ごあいさつ
皆様はじめまして、文字コードおじさんです。細々とカメラ屋を営んでおりましたが、エンジニアとしての技量を評価され、ALBERTのシステム開発・コンサルティング部で働くことを許されました。特技はサーバーの統廃合です。
今回は最初ということですが、Unicodeにおける全角・半角の取り扱いについて触れてみようと思います。なお、さも連載するかのように第1話と銘打っていますが、上層部の無慈悲な裁決によっては1話打ち切りもありえますので、その際はご容赦ください。
固定観念を捨てよう
「全角50文字、半角100文字まで」といったような文言を見かけたことがあると思います。 特にUnicode以前のレガシーな処理系では全角文字に2バイト、それ以外は1バイトという割り当てが慣習となっていました。 このため、「全角=2バイト文字、半角=1バイト文字」という観念が世間に定着しているのが現状です。
しかし、「文字幅」と「文字に割り当てるバイナリ値」の両者の関係は独立した問題です。 文字コード体系が変われば割り当て方も当然異なってきます。特にUnicodeを扱ううえでは「全角=2バイト文字、半角=1バイト文字」という見方で臨むと
- あれ?ひらがななのに3バイトある(UTF-8)
- 半角カナなのになんで2バイトなん?(UTF-16)
- 「が」が6バイト!?(結合文字列)
と、混乱すること請け合いです。 なのでまずは、「全角だから○○バイトだ!」みたいな考え方は投げ捨てましょう。

提供データ>
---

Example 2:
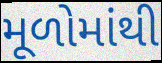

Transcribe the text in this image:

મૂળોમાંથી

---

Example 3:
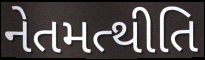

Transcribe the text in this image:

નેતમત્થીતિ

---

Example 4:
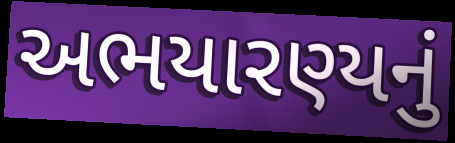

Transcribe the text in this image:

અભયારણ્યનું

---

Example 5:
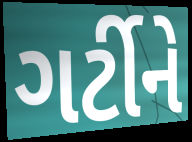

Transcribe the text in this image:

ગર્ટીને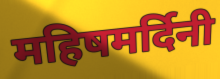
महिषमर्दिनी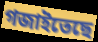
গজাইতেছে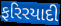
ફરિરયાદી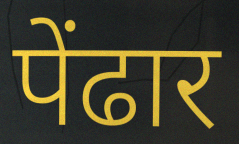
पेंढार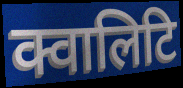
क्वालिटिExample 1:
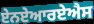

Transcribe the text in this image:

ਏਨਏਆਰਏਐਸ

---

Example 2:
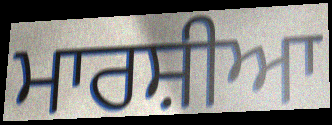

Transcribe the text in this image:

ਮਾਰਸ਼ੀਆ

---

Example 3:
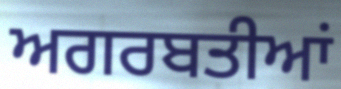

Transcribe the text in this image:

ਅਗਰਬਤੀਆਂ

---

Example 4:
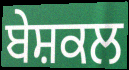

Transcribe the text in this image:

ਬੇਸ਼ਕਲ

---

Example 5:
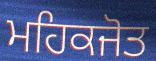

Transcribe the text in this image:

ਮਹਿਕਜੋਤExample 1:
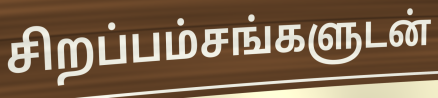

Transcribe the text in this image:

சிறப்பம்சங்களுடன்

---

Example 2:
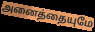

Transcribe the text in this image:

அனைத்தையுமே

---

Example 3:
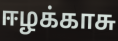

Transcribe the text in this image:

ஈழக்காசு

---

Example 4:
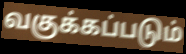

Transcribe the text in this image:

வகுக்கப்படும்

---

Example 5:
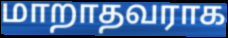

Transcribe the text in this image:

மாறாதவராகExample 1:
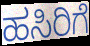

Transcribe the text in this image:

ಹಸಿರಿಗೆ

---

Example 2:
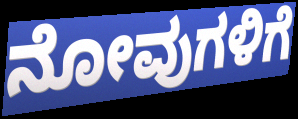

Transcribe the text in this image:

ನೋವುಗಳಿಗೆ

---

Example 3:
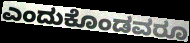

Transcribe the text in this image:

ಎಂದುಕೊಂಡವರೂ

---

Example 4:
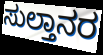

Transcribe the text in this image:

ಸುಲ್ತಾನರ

...

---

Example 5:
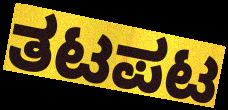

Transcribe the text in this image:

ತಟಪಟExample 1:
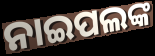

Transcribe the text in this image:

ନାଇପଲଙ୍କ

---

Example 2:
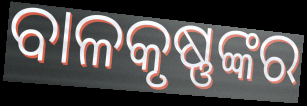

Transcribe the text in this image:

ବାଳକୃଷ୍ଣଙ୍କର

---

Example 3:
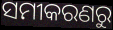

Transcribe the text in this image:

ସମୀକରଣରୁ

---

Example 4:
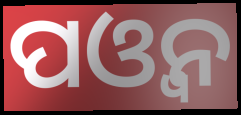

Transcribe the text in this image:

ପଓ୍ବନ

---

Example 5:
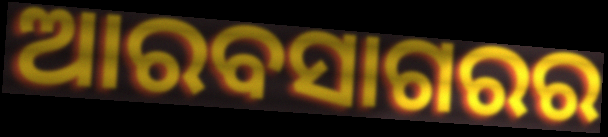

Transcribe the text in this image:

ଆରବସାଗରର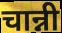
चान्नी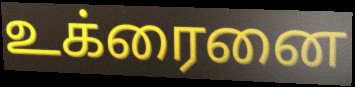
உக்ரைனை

依頼>
1. 原文によると、Unicode以前のレガシーな処理系では、全角文字に何バイトを割り当てるのが慣習だったか。
2. 文字コードの全角・半角を扱った原文を、最後の文の次から書き進めて。
データはこの作業に一切関係しない。

回答>
1. 2バイト。

2.
Unicodeにおける全角・半角の取り扱い
East Asian Widthとは
さて、UnicodeにおいてはUnicodeコンソーシアムという団体が全角・半角の取り扱いについて、 Unicode Standard Annex #11という附則でEast Asian Width(以下EAW)という値を定めています。 それに従うと、Unicodeの文字は下記の6つに分類されます。
F:Fullwidth
全角に該当する文字。文字の名前に”FULLWIDTH”と付く。
具体例:全角英数など
H:Halfwidth
半角に該当する文字。文字の名前に”HALFWIDTH”と付く。
具体例:半角カナなど
W:Wide
F以外で全角に該当する文字。
具体例:漢字、ひらがな、カタカナなど。
Na:Narrow
H以外で半角に該当し、対応する全角文字が存在する文字。
具体例:半角英数など
A:Ambiguous
曖昧。文脈次第で全角・半角か取扱いが変わる。
具体例:ギリシア文字、キリル文字など
N:Neutral
中立。そもそも東アジア圏に存在しない文字。
具体例:アラビア文字、ヘブライ文字など
厄介なAmbiguous
さて、先に上げた6つの中に文脈次第で取り扱いが変わる不穏な子がいましたね。 実際に見てみましょう。
OH!この世界はどうなっとるんだぁ!!残酷な仕様で満ち溢れているじゃないか!!私は悲しい。とても悲しい。。。
思わずゲイツ先生の名言を引用してしまいましたが、上記の画像は上がMSゴシック、下がConsolasです。それぞれ等幅フォントでフォントサイズは72ポイントに設定しています。 文字幅がぴったり1:2となっているわけではありませんが、明らかに違う文字幅で描画されていることがわかると思います (カーニングを不正に調整したとか、そういうのじゃないですよ!!)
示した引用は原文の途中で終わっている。